After revealing the bear’s fate, the film winds back to Monday to describe his last few days through a softly spoken narrator. With the death of his mother rendering him taut and hostile, the bear lashes out with acts of masochism (a lemon juice enema is merely the first of a two-part process), pyromania, and grisly violence. In one engaging montage, these expressions of anger are juxtaposed with a scene of him and his spectral mother waltzing in a field of stars. There’s a perverse comic value to witnessing the chirpy bottle-nosed critters that follow the bear around getting impaled to the strains of Johann Strauss Jr., but it is to Irwin’s credit that the mother’s absence is sincerely felt. We’re told there was a time where she would make her son feel better with just a smile and a squeeze of his paw, but with her now gone, he’s in free-fall.
Irwin’s fusion of styles and textures reflect the protagonist’s inner turmoil perfectly. The bear himself is a restless black blur of largely indistinguishable features, at once clashing and meshing with his decaying dollhouse of a home. There appears to be a kind of banal suburbia beyond his garden fence, but it is one he never ventures into. His forays into space – where, in a subtly devastating flourish, the bear contemplates his inevitably meagre role in the “millions of years of bear evolution” – lend the film some breathing space from these overtly grim locations.
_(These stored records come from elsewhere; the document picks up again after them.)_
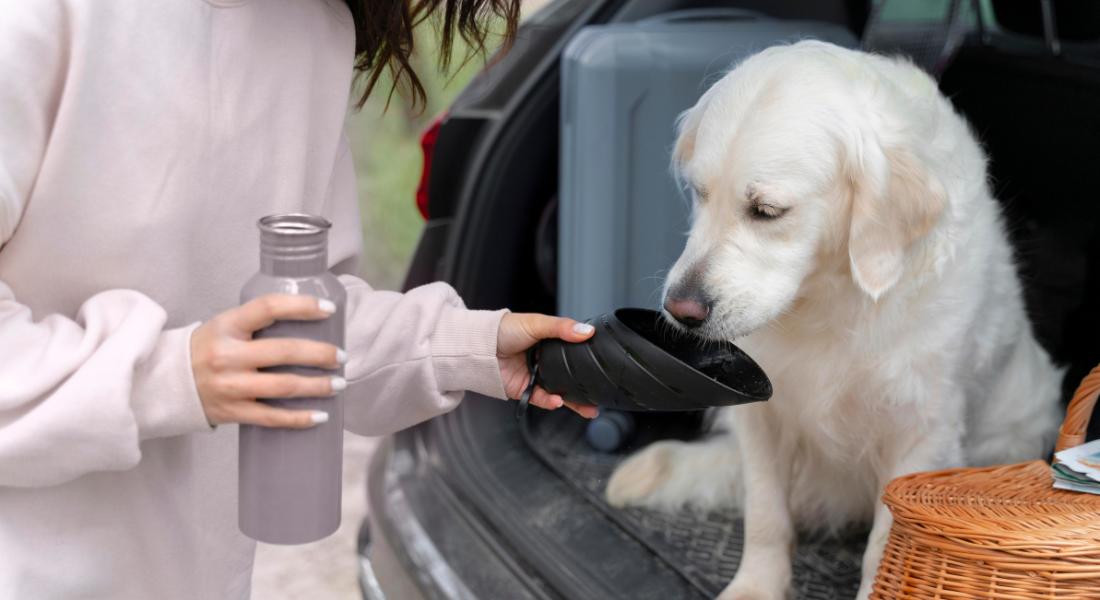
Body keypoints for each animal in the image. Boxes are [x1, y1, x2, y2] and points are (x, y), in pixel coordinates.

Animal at [607, 42, 1060, 598]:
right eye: (700, 193)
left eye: (767, 211)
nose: (680, 309)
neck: (830, 295)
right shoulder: (761, 415)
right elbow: (765, 514)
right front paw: (756, 585)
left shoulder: (922, 431)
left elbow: (886, 545)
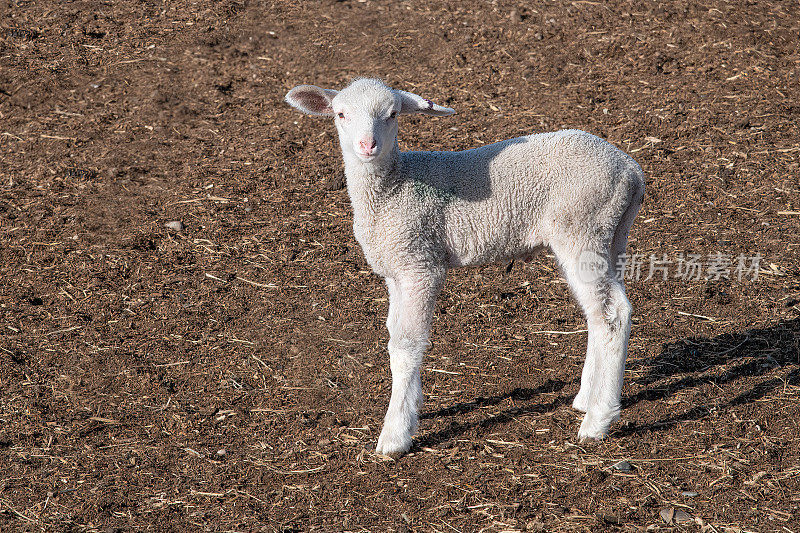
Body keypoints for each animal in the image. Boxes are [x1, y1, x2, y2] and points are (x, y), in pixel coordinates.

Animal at [286, 79, 644, 458]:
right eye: (341, 114)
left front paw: (395, 434)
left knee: (612, 314)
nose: (367, 145)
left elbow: (406, 346)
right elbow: (393, 336)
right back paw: (586, 398)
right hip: (610, 234)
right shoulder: (396, 269)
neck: (393, 187)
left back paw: (598, 420)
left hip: (583, 226)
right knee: (603, 311)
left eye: (393, 113)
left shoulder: (420, 263)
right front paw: (413, 407)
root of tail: (631, 170)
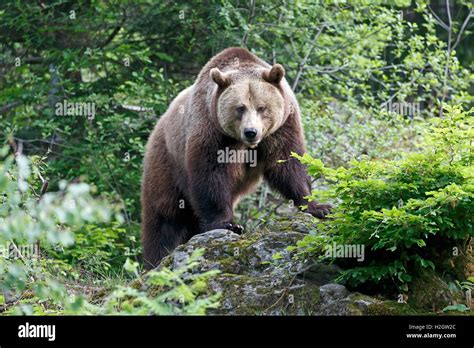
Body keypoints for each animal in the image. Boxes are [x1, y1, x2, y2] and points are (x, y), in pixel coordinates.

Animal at [142, 47, 330, 268]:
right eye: (240, 108)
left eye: (262, 107)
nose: (251, 132)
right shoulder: (211, 129)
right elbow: (212, 174)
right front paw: (229, 224)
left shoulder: (282, 127)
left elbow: (289, 164)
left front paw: (318, 207)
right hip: (166, 162)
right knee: (165, 218)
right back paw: (156, 259)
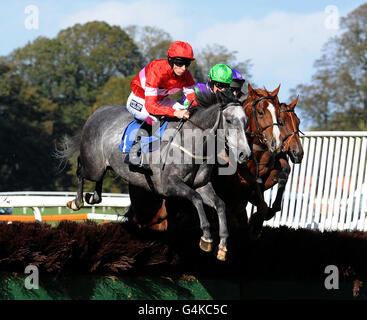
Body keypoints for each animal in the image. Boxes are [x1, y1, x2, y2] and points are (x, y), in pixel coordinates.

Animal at [56, 92, 253, 260]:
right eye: (229, 120)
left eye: (245, 121)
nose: (245, 154)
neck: (192, 144)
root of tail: (97, 111)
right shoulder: (170, 185)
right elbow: (196, 199)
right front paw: (206, 238)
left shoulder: (202, 185)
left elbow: (220, 204)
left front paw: (223, 246)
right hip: (93, 166)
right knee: (80, 169)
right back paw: (76, 201)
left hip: (102, 167)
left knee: (96, 183)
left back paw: (92, 196)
Despite the occasionally vulgar imagery – leading to the amusing censorship of certain lines and appendages – these moments rarely take you out of the story. Moxie tackles edgy themes with humour and grace, and while it’s hardly a work of unrelenting optimism, in being such an affecting piece the film answers questions that the little tormented bear could not. As he notes in his final moments, living is very difficult, but it is films as touching as this that remind us just what we have to live for.